→ MATERIAL FOR THIS TASK:
--------------------------------------------------
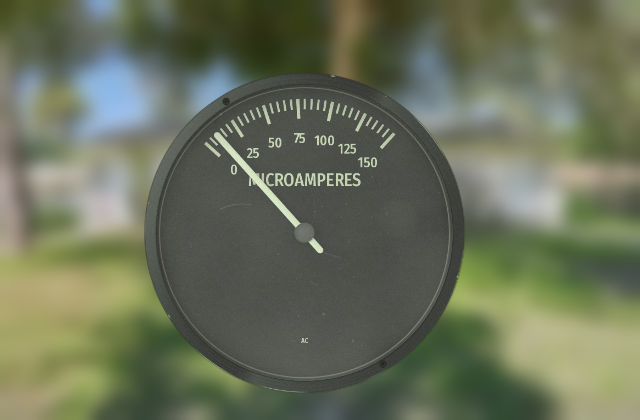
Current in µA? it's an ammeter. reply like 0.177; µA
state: 10; µA
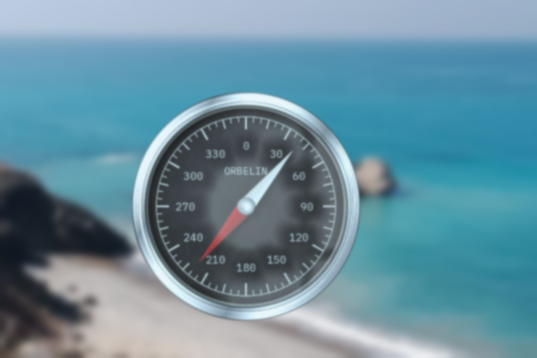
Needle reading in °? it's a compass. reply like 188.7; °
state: 220; °
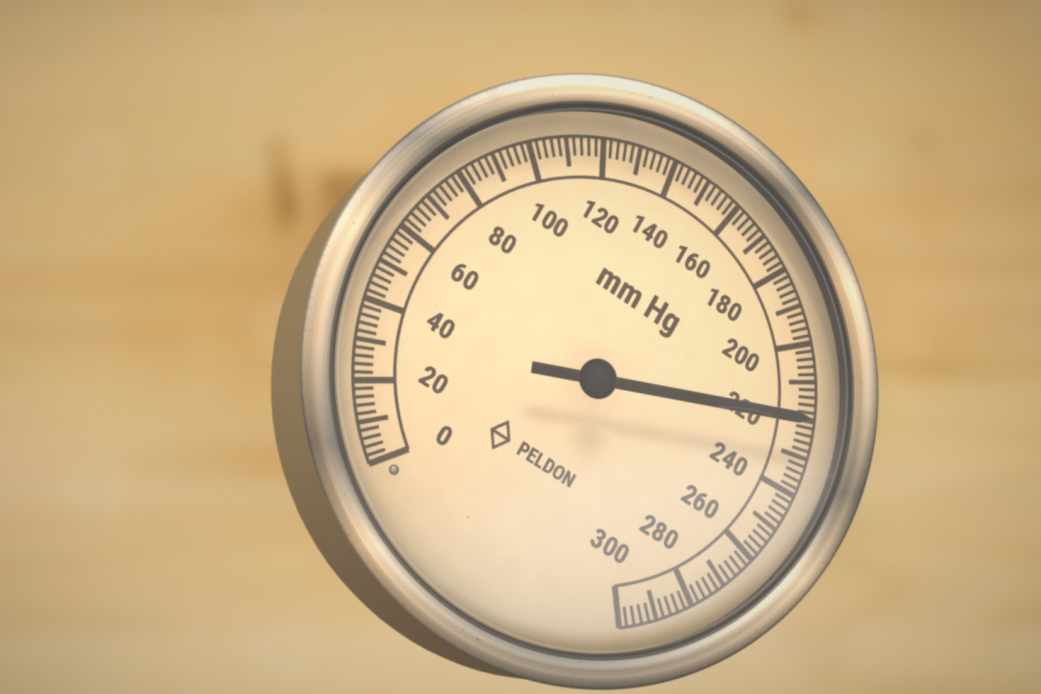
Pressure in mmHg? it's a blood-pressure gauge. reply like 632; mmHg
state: 220; mmHg
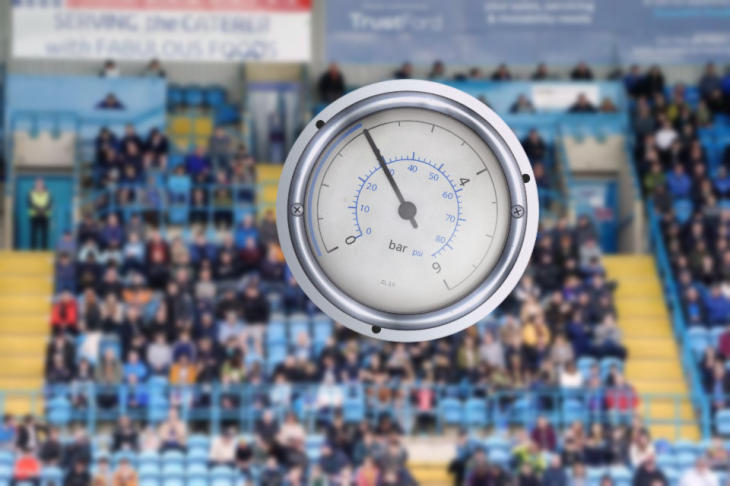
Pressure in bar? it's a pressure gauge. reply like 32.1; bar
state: 2; bar
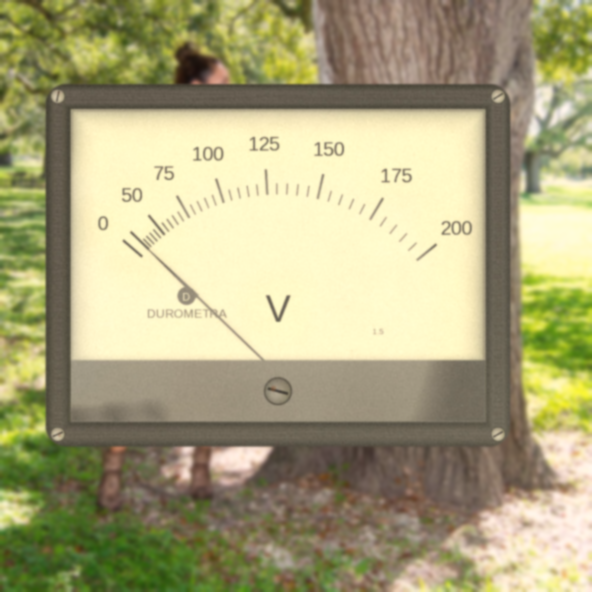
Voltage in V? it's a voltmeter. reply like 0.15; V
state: 25; V
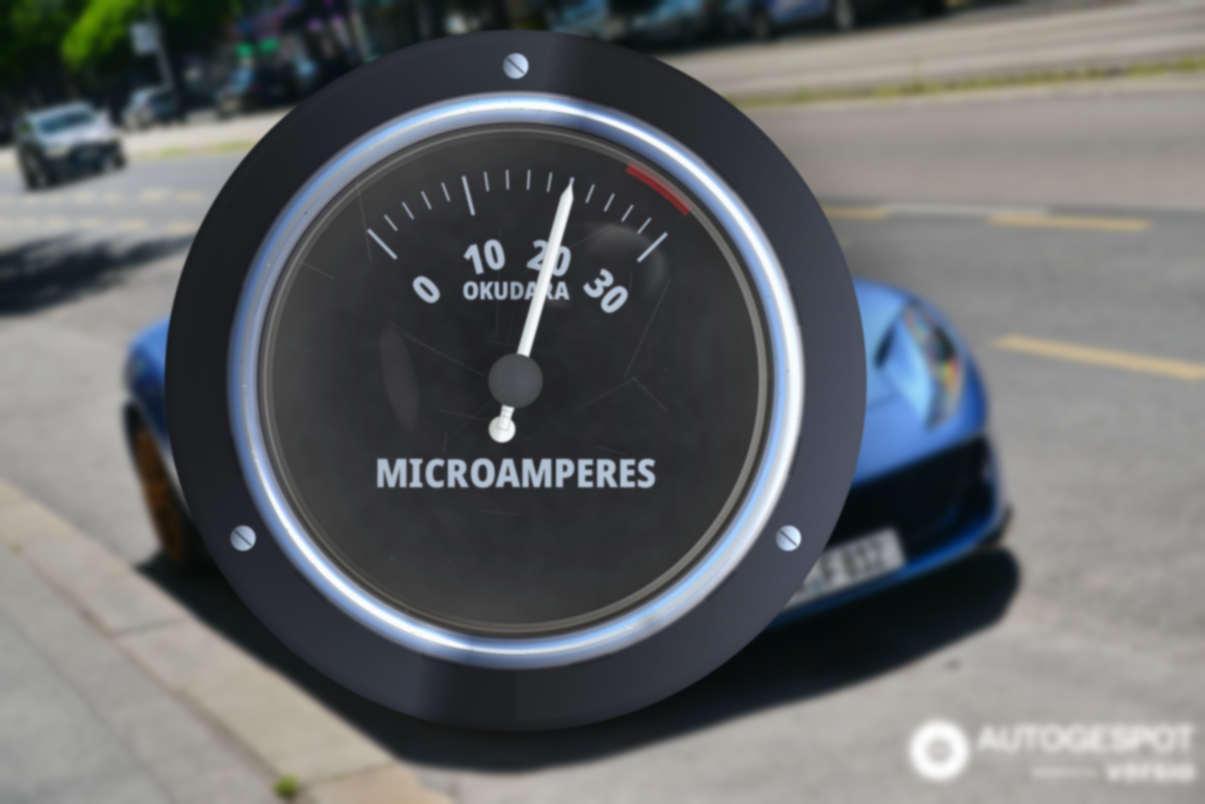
--------------------------------------------------
→ REQUEST:
Rewrite all of the material above with "answer in the form" substituted for every "reply like", keeping everything else unchanged. Leave out the pictures.

→ OUTPUT FOR THIS TASK:
Current in µA? it's an ammeter. answer in the form 0.177; µA
state: 10; µA
Needle reading in °? it's a compass. answer in the form 188.7; °
state: 220; °
Pressure in mmHg? it's a blood-pressure gauge. answer in the form 632; mmHg
state: 220; mmHg
Pressure in bar? it's a pressure gauge. answer in the form 32.1; bar
state: 2; bar
Voltage in V? it's a voltmeter. answer in the form 0.15; V
state: 25; V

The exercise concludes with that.